→ **The problem**
Among the lines below, restate word for word only those from the line with "right knee: (973, 826)" through the line with "left shoulder: (1008, 775)", with both end lines kept.

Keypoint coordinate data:
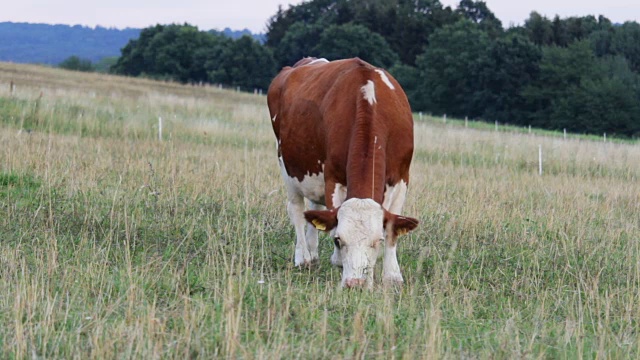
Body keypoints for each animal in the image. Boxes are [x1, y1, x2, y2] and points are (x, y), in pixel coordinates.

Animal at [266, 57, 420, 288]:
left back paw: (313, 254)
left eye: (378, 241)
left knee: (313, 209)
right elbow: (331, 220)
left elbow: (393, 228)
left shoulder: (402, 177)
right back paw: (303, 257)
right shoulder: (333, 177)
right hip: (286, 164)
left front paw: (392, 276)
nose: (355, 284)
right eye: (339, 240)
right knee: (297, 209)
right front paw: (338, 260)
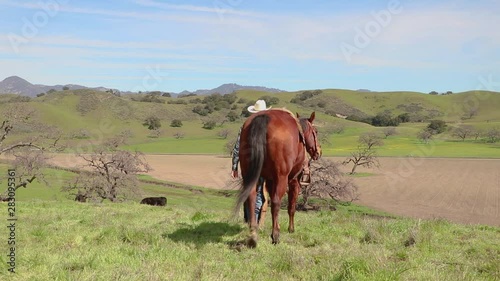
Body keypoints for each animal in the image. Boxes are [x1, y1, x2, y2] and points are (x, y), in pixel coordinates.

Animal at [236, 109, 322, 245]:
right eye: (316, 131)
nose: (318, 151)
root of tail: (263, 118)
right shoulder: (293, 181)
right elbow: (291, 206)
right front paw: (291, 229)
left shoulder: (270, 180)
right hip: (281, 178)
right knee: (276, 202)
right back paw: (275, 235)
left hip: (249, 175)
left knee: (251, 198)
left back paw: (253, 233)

--

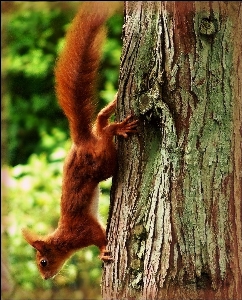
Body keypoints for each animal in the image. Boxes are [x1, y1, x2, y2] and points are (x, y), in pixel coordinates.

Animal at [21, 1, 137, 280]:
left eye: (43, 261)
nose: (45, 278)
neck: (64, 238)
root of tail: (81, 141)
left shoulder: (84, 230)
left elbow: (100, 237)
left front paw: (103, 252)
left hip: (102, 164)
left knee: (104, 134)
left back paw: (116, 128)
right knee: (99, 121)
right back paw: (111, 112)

==

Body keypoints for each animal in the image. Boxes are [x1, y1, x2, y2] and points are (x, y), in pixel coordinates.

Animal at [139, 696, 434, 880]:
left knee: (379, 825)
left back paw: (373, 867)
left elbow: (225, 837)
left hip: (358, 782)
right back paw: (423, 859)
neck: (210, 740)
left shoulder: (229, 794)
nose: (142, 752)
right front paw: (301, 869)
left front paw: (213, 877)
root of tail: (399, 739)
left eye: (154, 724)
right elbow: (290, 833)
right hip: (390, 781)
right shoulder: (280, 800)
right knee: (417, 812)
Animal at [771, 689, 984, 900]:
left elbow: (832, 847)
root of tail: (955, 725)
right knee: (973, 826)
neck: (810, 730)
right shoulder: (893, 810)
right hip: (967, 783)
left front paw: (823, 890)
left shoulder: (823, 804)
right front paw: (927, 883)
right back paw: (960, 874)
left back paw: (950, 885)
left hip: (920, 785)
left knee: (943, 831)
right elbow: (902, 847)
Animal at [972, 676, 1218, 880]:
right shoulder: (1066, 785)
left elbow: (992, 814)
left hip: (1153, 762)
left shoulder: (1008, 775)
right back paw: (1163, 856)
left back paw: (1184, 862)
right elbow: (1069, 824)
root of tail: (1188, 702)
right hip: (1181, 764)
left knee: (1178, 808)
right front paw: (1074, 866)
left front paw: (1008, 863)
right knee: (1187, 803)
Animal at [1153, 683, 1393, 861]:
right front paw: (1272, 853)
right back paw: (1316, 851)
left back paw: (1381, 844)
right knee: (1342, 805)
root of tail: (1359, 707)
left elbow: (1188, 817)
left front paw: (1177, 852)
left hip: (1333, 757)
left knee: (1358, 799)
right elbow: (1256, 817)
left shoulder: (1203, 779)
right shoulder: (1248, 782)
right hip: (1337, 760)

→ **Result of this exercise**
right knee: (973, 826)
neck: (810, 730)
right shoulder: (893, 810)
right hip: (967, 783)
left front paw: (823, 890)
left shoulder: (823, 804)
right front paw: (927, 883)
right back paw: (960, 874)
left back paw: (950, 885)
left hip: (920, 785)
left knee: (943, 831)
right elbow: (902, 847)
Animal at [972, 676, 1218, 880]:
right shoulder: (1066, 785)
left elbow: (992, 814)
left hip: (1153, 762)
left shoulder: (1008, 775)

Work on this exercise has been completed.